▶ Butir Tugas A: Ubah paragraf yang diawali "Hadir sebagai pembicara adalah" pada berita tentang Revolusi Mental di bawah menjadi daftar singkat. Daftar itu memuat nama dan jabatan setiap pembicara serta pemandu seminar.

▶ Teks Sumber:
+ + + +

Rektor IKIP PGRI Madiun Menilai Revolusi Mental Kurang Sempurna, Ini Alasannya
“Menurut pribadi saya, isi Revolusi Mental kurang sempurna."
Editor: Robertus Rimawan
TRIBUNNEWS.COM, MADIUN - Revolusi Mental Presiden Joko Widodo akan lebih sempurna jika memasukkan Pancasila di dalamnya.
Sikap tegas untuk mempertahankan serta melaksanakan sila-sila Pancasila dirasa perlu untuk menyempurnakan butir-butir Revolusi Mental yang dicanangkan oleh Joko Widodo.
Demikian ditegaskan oleh Rektor IKIP PGRI Madiun, DR H Parji MPd pada seminar dan buka bersama di Universitas Katolik Widya Mandala (UNWIMA), Madiun dengan thema “Memperkuat Pancasila Di Tengah Arus Modernisasi Dengan Melaksanakan Sila-Silanya”, Selasa (21/6/2016).
Hadir sebagai pembicara adalah, DR H Parji MPd (Rektor IKIP PGRI Madiun), Hermawi Taslim (Ketua Forum Komunikasi Alumni Perhimpunan Mahasiswa Republik Indonesia – Forkoma PMKRI) dan AM Putut Prabantoro (Ketua Gerakan Ekayastra Unmada – Semangat Satu Bangsa). Seminar dipandu oleh Tri Agung Kristanto (Waredpel Harian Kompas).

+ + + +

▶ Data Masukan:
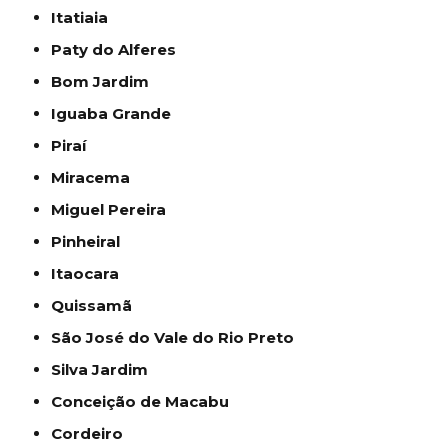
Itatiaia
Paty do Alferes
Bom Jardim
Iguaba Grande
Piraí
Miracema
Miguel Pereira
Pinheiral
Itaocara
Quissamã
São José do Vale do Rio Preto
Silva Jardim
Conceição de Macabu
Cordeiro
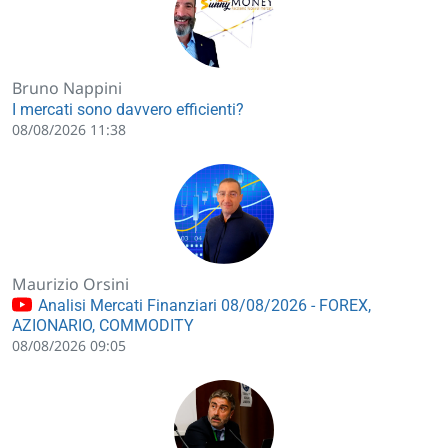
Bruno Nappini
I mercati sono davvero efficienti?
08/08/2026 11:38
Maurizio Orsini
Analisi Mercati Finanziari 08/08/2026 - FOREX,
AZIONARIO, COMMODITY
08/08/2026 09:05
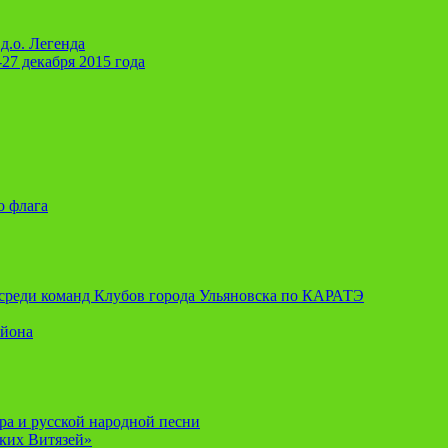
д.о. Легенда
-27 декабря 2015 года
о флага
я среди команд Клубов города Ульяновска по КАРАТЭ
айона
ора и русской народной песни
ских Витязей»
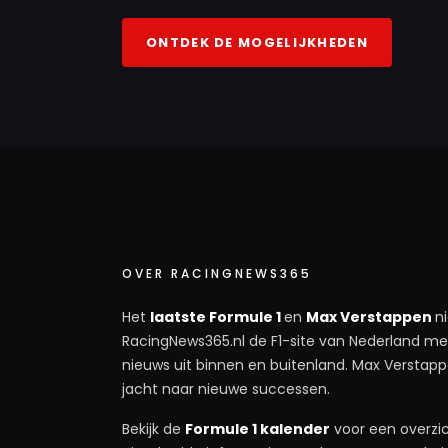
ONTDEK DE MOGELIJKHEDEN
OVER RACINGNEWS365
Het
laatste Formule 1
en
Max Verstappen
n
RacingNews365.nl de F1-site van Nederland met
nieuws uit binnen en buitenland. Max Verstappe
jacht naar nieuwe successen.
Bekijk de
Formule 1 kalender
voor een overzic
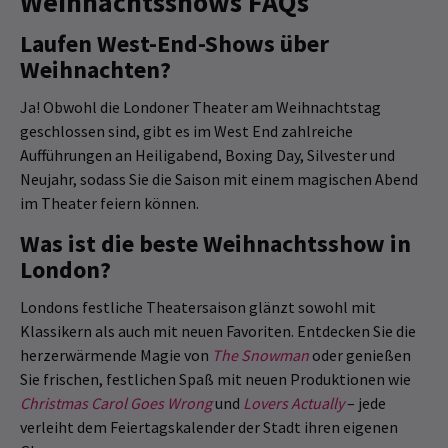
Weihnachtsshows FAQs
Laufen West-End-Shows über
Weihnachten?
Ja! Obwohl die Londoner Theater am Weihnachtstag
geschlossen sind, gibt es im West End zahlreiche
Aufführungen an Heiligabend, Boxing Day, Silvester und
Neujahr, sodass Sie die Saison mit einem magischen Abend
im Theater feiern können.
Was ist die beste Weihnachtsshow in
London?
Londons festliche Theatersaison glänzt sowohl mit
Klassikern als auch mit neuen Favoriten. Entdecken Sie die
herzerwärmende Magie von
The Snowman
oder genießen
Sie frischen, festlichen Spaß mit neuen Produktionen wie
Christmas Carol Goes Wrong
und
Lovers Actually
– jede
verleiht dem Feiertagskalender der Stadt ihren eigenen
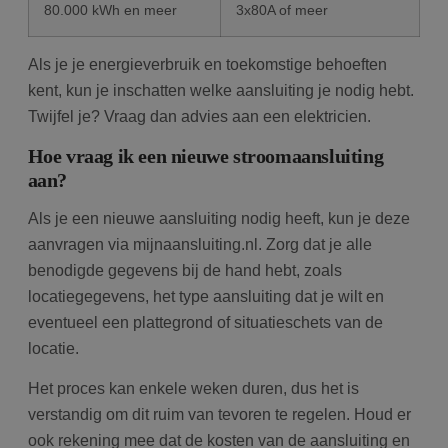
80.000 kWh en meer
3x80A of meer
Als je je energieverbruik en toekomstige behoeften
kent, kun je inschatten welke aansluiting je nodig hebt.
Twijfel je? Vraag dan advies aan een elektricien.
Hoe vraag ik een nieuwe stroomaansluiting
aan?
Als je een nieuwe aansluiting nodig heeft, kun je deze
aanvragen via mijnaansluiting.nl. Zorg dat je alle
benodigde gegevens bij de hand hebt, zoals
locatiegegevens, het type aansluiting dat je wilt en
eventueel een plattegrond of situatieschets van de
locatie.
Het proces kan enkele weken duren, dus het is
verstandig om dit ruim van tevoren te regelen. Houd er
ook rekening mee dat de kosten van de aansluiting en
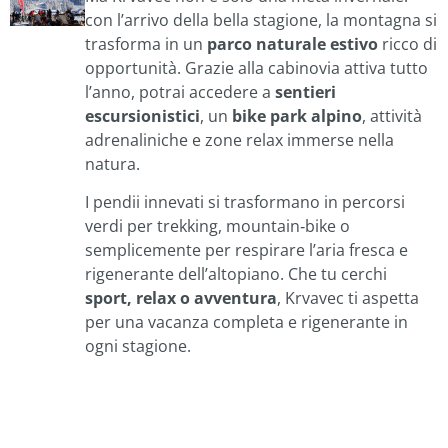
con l’arrivo della bella stagione, la montagna si
trasforma in un
parco naturale estivo
ricco di
opportunità. Grazie alla cabinovia attiva tutto
l’anno, potrai accedere a
sentieri
escursionistici
, un
bike park alpino
, attività
adrenaliniche e zone relax immerse nella
natura.
I pendii innevati si trasformano in percorsi
verdi per trekking, mountain‑bike o
semplicemente per respirare l’aria fresca e
rigenerante dell’altopiano. Che tu cerchi
sport, relax o avventura
, Krvavec ti aspetta
per una vacanza completa e rigenerante in
ogni stagione.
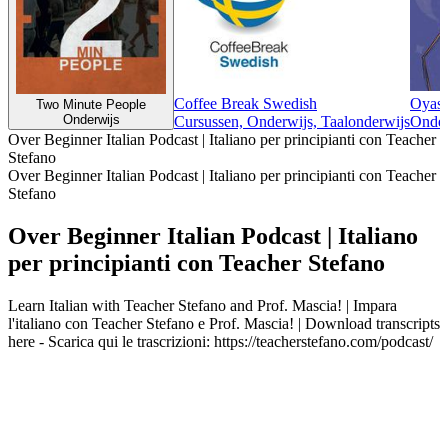
Coffee Break Swedish
Oyasu
Two Minute People
Onderwijs
Cursussen, Onderwijs, Taalonderwijs
Onder
Over Beginner Italian Podcast | Italiano per principianti con Teacher
Stefano
Over Beginner Italian Podcast | Italiano per principianti con Teacher
Stefano
Over Beginner Italian Podcast | Italiano
per principianti con Teacher Stefano
Learn Italian with Teacher Stefano and Prof. Mascia! | Impara
l'italiano con Teacher Stefano e Prof. Mascia! | Download transcripts
here - Scarica qui le trascrizioni: https://teacherstefano.com/podcast/
Podcast website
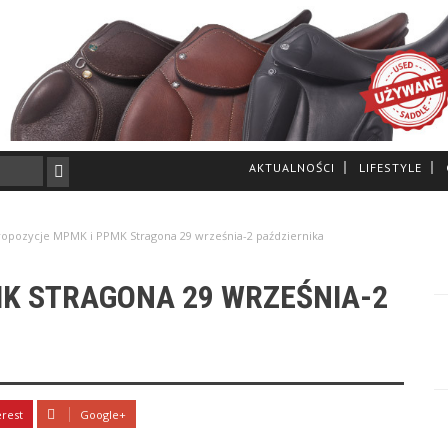
AKTUALNOŚCI
LIFESTYLE
ropozycje MPMK i PPMK Stragona 29 września-2 października
K STRAGONA 29 WRZEŚNIA-2
erest
Google+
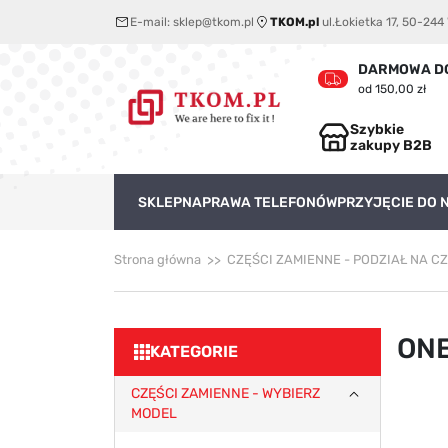
E-mail:
sklep@tkom.pl
TKOM.pl
ul.Łokietka 17, 50-24
DARMOWA D
od 150,00 zł
Szybkie
zakupy B2B
SKLEP
NAPRAWA TELEFONÓW
PRZYJĘCIE DO
Strona główna
CZĘŚCI ZAMIENNE - PODZIAŁ NA C
ON
KATEGORIE
CZĘŚCI ZAMIENNE - WYBIERZ
MODEL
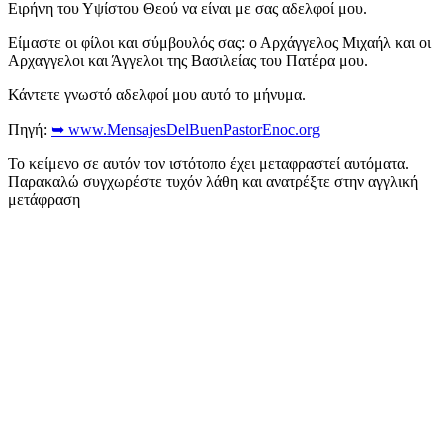
Ειρήνη του Υψίστου Θεού να είναι με σας αδελφοί μου.
Είμαστε οι φίλοι και σύμβουλός σας: ο Αρχάγγελος Μιχαήλ και οι
Αρχαγγελοι και Άγγελοι της Βασιλείας του Πατέρα μου.
Κάντετε γνωστό αδελφοί μου αυτό το μήνυμα.
Πηγή:
➥ www.MensajesDelBuenPastorEnoc.org
Το κείμενο σε αυτόν τον ιστότοπο έχει μεταφραστεί αυτόματα.
Παρακαλώ συγχωρέστε τυχόν λάθη και ανατρέξτε στην αγγλική
μετάφραση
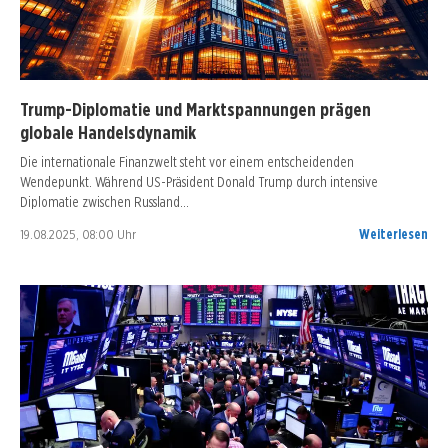
Trump-Diplomatie und Marktspannungen prägen
globale Handelsdynamik
Die internationale Finanzwelt steht vor einem entscheidenden
Wendepunkt. Während US-Präsident Donald Trump durch intensive
Diplomatie zwischen Russland…
19.08.2025, 08:00 Uhr
Weiterlesen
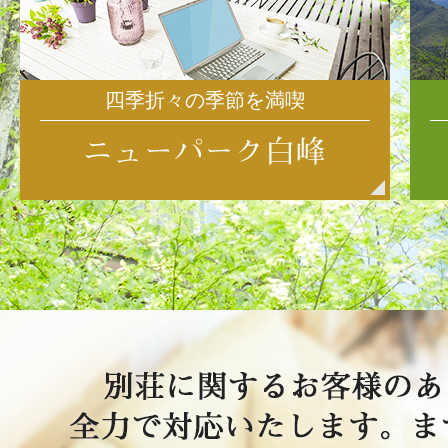
四季折々の季節を満喫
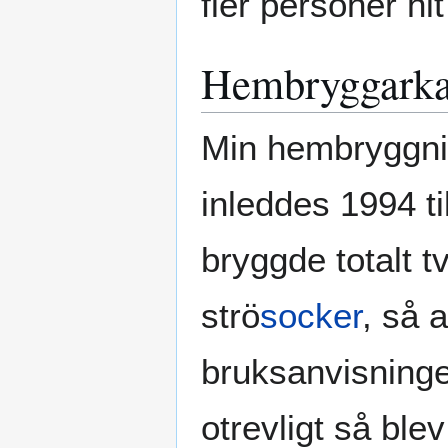
fler personer hi
Hembryggarka
Min hembryggnin
inleddes 1994 t
bryggde totalt t
strö
socker
, så a
bruksanvisningen
otrevligt så ble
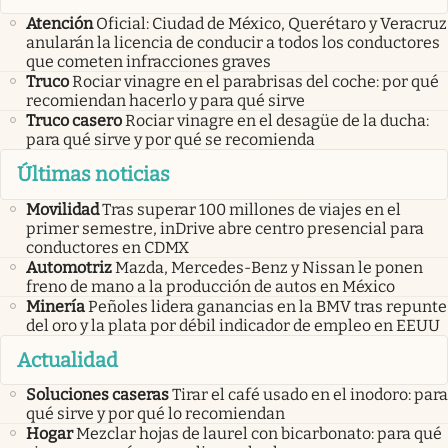
Atención
Oficial: Ciudad de México, Querétaro y Veracruz
anularán la licencia de conducir a todos los conductores
que cometen infracciones graves
Truco
Rociar vinagre en el parabrisas del coche: por qué
recomiendan hacerlo y para qué sirve
Truco casero
Rociar vinagre en el desagüe de la ducha:
para qué sirve y por qué se recomienda
Últimas noticias
Movilidad
Tras superar 100 millones de viajes en el
primer semestre, inDrive abre centro presencial para
conductores en CDMX
Automotriz
Mazda, Mercedes-Benz y Nissan le ponen
freno de mano a la producción de autos en México
Minería
Peñoles lidera ganancias en la BMV tras repunte
del oro y la plata por débil indicador de empleo en EEUU
Actualidad
Soluciones caseras
Tirar el café usado en el inodoro: para
qué sirve y por qué lo recomiendan
Hogar
Mezclar hojas de laurel con bicarbonato: para qué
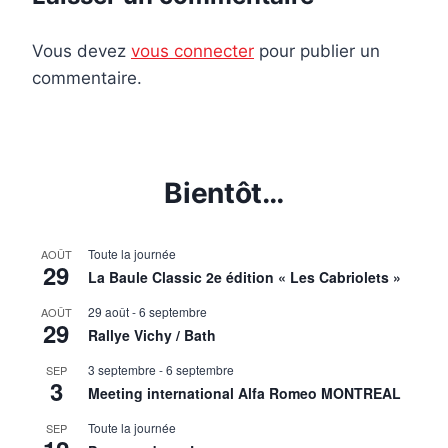
Vous devez
vous connecter
pour publier un
commentaire.
Bientôt…
Toute la journée
AOÛT
29
La Baule Classic 2e édition « Les Cabriolets »
29 août
-
6 septembre
AOÛT
29
Rallye Vichy / Bath
3 septembre
-
6 septembre
SEP
3
Meeting international Alfa Romeo MONTREAL
Toute la journée
SEP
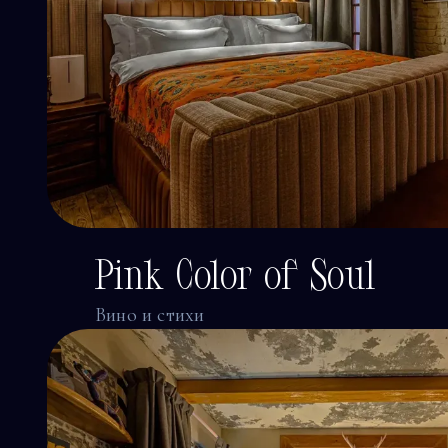
Pink Color of Soul
Вино и стихи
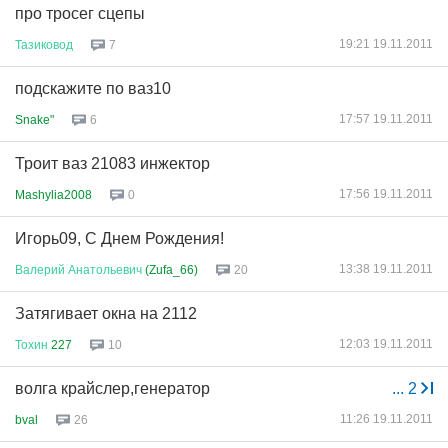
про тросег сцепы
19:21 19.11.2011
Тазиковод
7
подскажите по ваз10
17:57 19.11.2011
Snake"
6
Троит ваз 21083 инжектор
17:56 19.11.2011
Mashylia2008
0
Игорь09, С Днем Рождения!
13:38 19.11.2011
Валерий
Анатольевич
(Zufa_66)
20
Затягивает окна на 2112
12:03 19.11.2011
Тохин
227
10
волга крайслер,генератор
...
2
11:26 19.11.2011
bval
26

+ + + +

▶ Butir Tugas B: Tampilkan setiap baris entri di atas yang memuat kata "Mascia". Huruf besar dan kecil harus dibedakan.

▶ Kolom Jawaban A:
Pembicara:
- DR H Parji MPd, Rektor IKIP PGRI Madiun
- Hermawi Taslim, Ketua Forum Komunikasi Alumni Perhimpunan Mahasiswa Republik Indonesia (Forkoma PMKRI)
- AM Putut Prabantoro, Ketua Gerakan Ekayastra Unmada (Semangat Satu Bangsa)

Pemandu:
- Tri Agung Kristanto, Waredpel Harian Kompas

▶ Kolom Jawaban B:
Learn Italian with Teacher Stefano and Prof. Mascia! | Impara
l'italiano con Teacher Stefano e Prof. Mascia! | Download transcripts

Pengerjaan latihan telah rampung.